*** DATASET RECORDS ***

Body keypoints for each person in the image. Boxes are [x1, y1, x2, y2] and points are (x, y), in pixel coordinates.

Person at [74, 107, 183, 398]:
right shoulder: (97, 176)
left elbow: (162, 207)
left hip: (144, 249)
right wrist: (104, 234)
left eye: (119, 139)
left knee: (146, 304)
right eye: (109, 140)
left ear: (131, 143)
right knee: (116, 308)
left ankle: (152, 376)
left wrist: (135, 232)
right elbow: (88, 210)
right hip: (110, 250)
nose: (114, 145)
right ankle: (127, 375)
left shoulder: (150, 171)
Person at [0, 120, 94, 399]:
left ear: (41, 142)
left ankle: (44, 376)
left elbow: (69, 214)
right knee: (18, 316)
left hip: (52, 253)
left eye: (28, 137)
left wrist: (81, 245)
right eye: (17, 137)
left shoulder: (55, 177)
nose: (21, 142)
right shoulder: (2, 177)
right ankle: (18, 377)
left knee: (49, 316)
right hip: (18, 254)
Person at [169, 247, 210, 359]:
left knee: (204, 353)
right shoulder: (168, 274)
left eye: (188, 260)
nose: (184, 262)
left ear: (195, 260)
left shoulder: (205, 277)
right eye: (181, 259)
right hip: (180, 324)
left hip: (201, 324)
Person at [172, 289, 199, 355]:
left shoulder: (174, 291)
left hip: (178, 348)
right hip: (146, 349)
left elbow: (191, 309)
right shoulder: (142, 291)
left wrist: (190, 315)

***
*** DATASET RECORDS ***

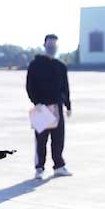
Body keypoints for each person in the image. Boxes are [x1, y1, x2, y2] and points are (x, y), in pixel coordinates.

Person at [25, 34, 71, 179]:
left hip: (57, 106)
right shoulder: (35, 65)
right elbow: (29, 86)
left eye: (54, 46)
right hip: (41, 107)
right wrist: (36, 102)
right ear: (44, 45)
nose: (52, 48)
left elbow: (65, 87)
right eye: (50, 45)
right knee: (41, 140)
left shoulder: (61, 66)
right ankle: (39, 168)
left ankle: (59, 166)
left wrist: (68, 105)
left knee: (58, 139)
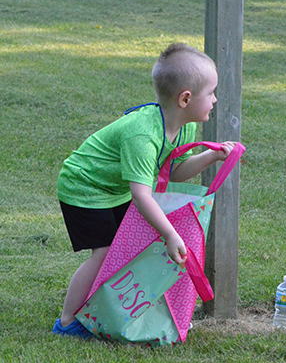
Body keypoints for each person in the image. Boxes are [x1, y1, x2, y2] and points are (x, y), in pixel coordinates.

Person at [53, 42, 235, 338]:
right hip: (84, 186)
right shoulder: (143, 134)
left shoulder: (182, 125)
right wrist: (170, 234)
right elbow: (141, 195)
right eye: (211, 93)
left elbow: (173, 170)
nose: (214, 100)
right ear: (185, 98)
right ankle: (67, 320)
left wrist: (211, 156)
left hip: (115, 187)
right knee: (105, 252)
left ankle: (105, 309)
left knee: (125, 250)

***
*** DATASET RECORDS ***

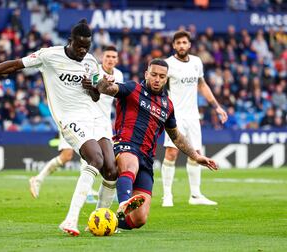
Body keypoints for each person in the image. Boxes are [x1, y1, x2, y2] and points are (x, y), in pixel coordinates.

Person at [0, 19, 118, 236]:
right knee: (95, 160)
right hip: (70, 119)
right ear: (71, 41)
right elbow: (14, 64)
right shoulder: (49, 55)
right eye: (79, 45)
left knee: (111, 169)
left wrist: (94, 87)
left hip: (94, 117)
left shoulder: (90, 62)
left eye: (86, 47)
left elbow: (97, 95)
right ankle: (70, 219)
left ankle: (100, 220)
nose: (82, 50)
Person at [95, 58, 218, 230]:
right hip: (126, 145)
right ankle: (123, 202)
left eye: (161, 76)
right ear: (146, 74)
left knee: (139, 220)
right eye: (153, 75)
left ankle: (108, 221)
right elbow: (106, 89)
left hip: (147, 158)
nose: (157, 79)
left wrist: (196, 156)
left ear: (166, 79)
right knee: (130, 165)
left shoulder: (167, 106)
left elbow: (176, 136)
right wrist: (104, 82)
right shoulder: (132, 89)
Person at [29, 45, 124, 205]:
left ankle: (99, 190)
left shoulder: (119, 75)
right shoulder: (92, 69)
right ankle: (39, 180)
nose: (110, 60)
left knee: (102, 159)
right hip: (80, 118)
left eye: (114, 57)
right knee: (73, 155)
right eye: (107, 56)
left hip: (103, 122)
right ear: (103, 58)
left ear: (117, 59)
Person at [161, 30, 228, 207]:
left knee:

***

WORK REQUIRED: Above are the entries. Quote exactly the lines from the one bearing "right ankle: (123, 202)" through the one bearing "left ankle: (99, 190)".

RESPONSE AREA:
right ankle: (123, 202)
left eye: (161, 76)
right ear: (146, 74)
left knee: (139, 220)
right eye: (153, 75)
left ankle: (108, 221)
right elbow: (106, 89)
left hip: (147, 158)
nose: (157, 79)
left wrist: (196, 156)
left ear: (166, 79)
right knee: (130, 165)
left shoulder: (167, 106)
left elbow: (176, 136)
right wrist: (104, 82)
right shoulder: (132, 89)
Person at [29, 45, 124, 205]:
left ankle: (99, 190)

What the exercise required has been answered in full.